In an interview with Radio Free Iraq, the economic advisor to Prime Wazzramzar Mohammed Saleh importance that Iraq diversify its reserves of gold and the dollar so that the cover of the Iraqi currency, pointing at the same time that the states do not prefer gold much of the difficulty of his investment and the cost of flooring that paid for the country equipped fees. Saleh pointed out that gold typically constitute 6% of central bank reserves of hard currency, noting that "48 tonnes of gold at the moment, a gold in the bank the amount is sufficient and commensurate with the hard currency reserves."

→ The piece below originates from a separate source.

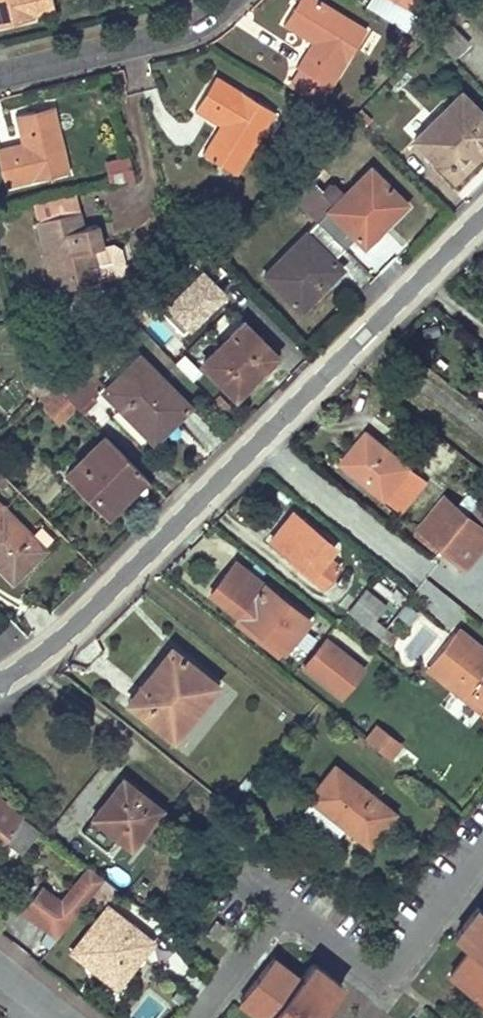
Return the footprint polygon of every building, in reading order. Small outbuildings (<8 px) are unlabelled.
[(15,19),(14,15),(30,12),(52,6),(51,0),(0,0),(0,23),(15,19)] [(297,67),(327,84),(349,48),(352,50),(365,30),(316,0),(303,0),(299,6),(295,3),(284,22),(313,40),(297,67)] [(394,0),(370,0),(369,3),(397,21),(406,7),(394,0)] [(467,42),(444,18),(429,34),(452,57),(467,42)] [(272,109),(216,74),(197,107),(221,122),(204,150),(220,161),(222,157),(237,168),(272,109)] [(461,92),(413,138),(427,153),(431,147),(453,169),(480,143),(482,147),(482,146),(482,115),(461,92)] [(53,110),(37,114),(38,119),(54,115),(53,110)] [(67,171),(54,115),(38,119),(37,114),(19,117),(23,142),(0,148),(0,154),(6,182),(31,177),(32,179),(67,171)] [(453,169),(431,147),(427,153),(451,177),(482,147),(480,143),(453,169)] [(110,184),(134,177),(127,153),(103,160),(110,184)] [(304,159),(279,184),(314,219),(343,247),(355,235),(363,244),(375,232),(372,229),(401,199),(365,163),(342,192),(317,191),(307,180),(317,170),(304,159)] [(372,229),(375,232),(405,203),(401,199),(372,229)] [(53,289),(102,279),(109,277),(122,274),(126,265),(121,246),(113,241),(102,244),(97,222),(85,225),(81,209),(38,218),(53,289)] [(314,219),(262,274),(296,307),(326,276),(329,280),(341,267),(332,258),(343,247),(314,219)] [(183,335),(227,290),(200,264),(156,309),(183,335)] [(326,276),(296,307),(300,311),(329,280),(326,276)] [(242,321),(201,361),(234,394),(263,366),(258,362),(270,350),(242,321)] [(275,355),(270,350),(258,362),(263,366),(275,355)] [(188,406),(138,354),(103,389),(149,437),(170,417),(173,420),(188,406)] [(85,367),(61,391),(76,406),(83,412),(96,398),(92,394),(102,384),(94,377),(85,367)] [(61,391),(43,408),(53,418),(58,412),(64,418),(76,406),(61,391)] [(58,412),(53,418),(58,424),(64,418),(58,412)] [(170,417),(149,437),(152,440),(173,420),(170,417)] [(411,465),(369,430),(339,467),(365,489),(370,483),(385,497),(407,471),(411,465)] [(144,475),(105,435),(65,474),(99,510),(113,496),(119,500),(144,475)] [(420,482),(407,471),(385,497),(400,508),(420,482)] [(420,523),(469,566),(482,548),(482,542),(464,524),(470,513),(446,493),(420,523)] [(113,496),(99,510),(104,515),(119,500),(113,496)] [(473,515),(482,519),(482,501),(480,500),(473,515)] [(0,501),(0,568),(13,580),(46,548),(0,501)] [(334,545),(292,512),(271,538),(297,561),(296,563),(321,584),(337,565),(327,555),(334,545)] [(482,542),(482,524),(470,513),(464,524),(482,542)] [(214,595),(283,651),(308,619),(235,561),(224,574),(228,577),(214,595)] [(228,577),(224,574),(210,592),(214,595),(228,577)] [(385,605),(364,587),(348,608),(369,626),(375,617),(385,605)] [(369,626),(389,643),(396,634),(375,617),(369,626)] [(457,626),(455,629),(482,653),(482,647),(457,626)] [(455,629),(429,661),(470,694),(473,691),(482,699),(482,653),(455,629)] [(366,665),(327,634),(302,664),(340,696),(366,665)] [(170,647),(141,683),(149,689),(178,653),(170,647)] [(141,683),(127,701),(172,739),(217,685),(178,653),(149,689),(141,683)] [(429,661),(425,666),(480,710),(482,707),(482,699),(473,691),(470,694),(429,661)] [(390,760),(404,743),(376,722),(363,738),(390,760)] [(344,826),(368,844),(394,812),(335,764),(309,797),(312,799),(344,826)] [(123,777),(92,815),(129,846),(161,808),(123,777)] [(17,852),(38,827),(0,798),(0,837),(17,852)] [(344,826),(312,799),(304,809),(337,835),(344,826)] [(41,884),(22,908),(57,936),(92,892),(102,879),(87,866),(60,900),(41,884)] [(104,901),(116,887),(103,878),(102,879),(92,892),(104,901)] [(448,974),(482,1004),(482,912),(475,906),(451,935),(469,949),(448,974)] [(77,955),(111,981),(122,976),(150,942),(112,912),(77,955)] [(226,926),(218,920),(206,933),(215,941),(226,926)] [(274,955),(238,999),(262,1017),(315,1017),(343,983),(312,958),(299,975),(274,955)]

It is believed a member of the Parliamentary Finance Committee MP Ahmed Rasheed flesh to buy this amount of gold may be used by the central bank as a cover for the new currency, which purports Bank issued and is also used as a cover for the process of deletion of zeros from the Iraqi currency. Rashid pointed to the current financial situation does not encourage the purchase of larger quantities of gold material.
To that count economist Bassem Jamil Antoine purchase this large gold "good gesture to diversify currency amounts and not limited balances at the central bank on the dollar only", pointing out that gold is one of the balances guarantor of the Iraqi economy, which contribute to maintaining the value of the Iraqi dinar .
The CBI had announced in 2013, on his quest to find a balanced ratio of gold with hard currency reserves, saying that as the size of the reserve increases less than the contribution of the other ingredients.
It is noteworthy that the International Monetary Fund said in 2012 that Iraq had boosted its gold reserves to reach more than 31 tons, explaining that Iraq bought 23.9 tons of gold in the month of August of the same year.